Extract provided:
▼
One of the other things I want to do in this blog is to keep track of where I saw God along the way. Over the years I’ve had the great, good, pleasure of teaching the Companions in Christ small group curriculum that has allowed for many to grow more deeply in their relationship with God and with others in their small group. Part of the reason (beyond the Spirit’s gift) is the weekly attention to the question, “Where did you see God in your week.” Over time, asking this question and sitting to hear the responses, listening to my own life and watching for God’s work, became a true gift.
Yesterday was, as you can imagine, a long day of sleepless travel. Nashville to Dulles (and a sprint to catch the flight – we were the second to last folks on the plane), then on to Vienna, change planes for a short hop to Budapest. All the connections were made, Viking representatives greeted us as we arrived, ushered us into ground transportation and we checked in on the ship complete with a COVID test. After lunch outside in the sun with the Danube flowing around us, we took time to explore on our own. The first stop was the Dohany Street Synagogue, the second largest in the world. That it survived the Holocaust and bears witness to that evil is a witness to God’s people. We were moved to be there to bear witness and remember, even as war rages and war crimes are perpetrated in Ukraine, not so far from here. Then a quick cab to the Gellert Baths a relaxing and regenerating dip in 104 degree water to soothe the sore back and tired muscles. All-in-all a terrific first day and a gift to share it with Amy.
In addition to Kingfishers I’ll be reading Joy and Human Flourishing: Essays on Theology, Culture, and the Good Life and Friendship as Sacrament as traveling companions. This entry is longer than I’d expected and wanted. It may be too long as a blog post, but it works as a journal. God’s grace be with you this day.
▲
(Extracted records)
▼
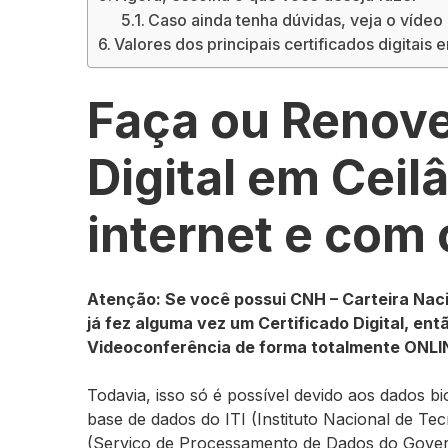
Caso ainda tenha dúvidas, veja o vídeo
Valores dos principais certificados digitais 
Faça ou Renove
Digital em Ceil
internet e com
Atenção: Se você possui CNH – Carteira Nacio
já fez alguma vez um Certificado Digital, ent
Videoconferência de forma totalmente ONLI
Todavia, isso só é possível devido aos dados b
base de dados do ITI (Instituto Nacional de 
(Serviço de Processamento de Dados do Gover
▲
▼
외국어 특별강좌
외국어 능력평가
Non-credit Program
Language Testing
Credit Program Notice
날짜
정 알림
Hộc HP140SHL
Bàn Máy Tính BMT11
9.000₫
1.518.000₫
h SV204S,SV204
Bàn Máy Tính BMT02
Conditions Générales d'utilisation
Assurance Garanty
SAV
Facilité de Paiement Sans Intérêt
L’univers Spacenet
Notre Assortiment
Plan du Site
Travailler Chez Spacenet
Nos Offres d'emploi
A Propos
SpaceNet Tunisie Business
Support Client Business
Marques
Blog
▲
According to the blog post, what was the first place visited while exploring Budapest? The records stand apart from the blog post and are separate material.

The Dohany Street Synagogue, the second largest in the world.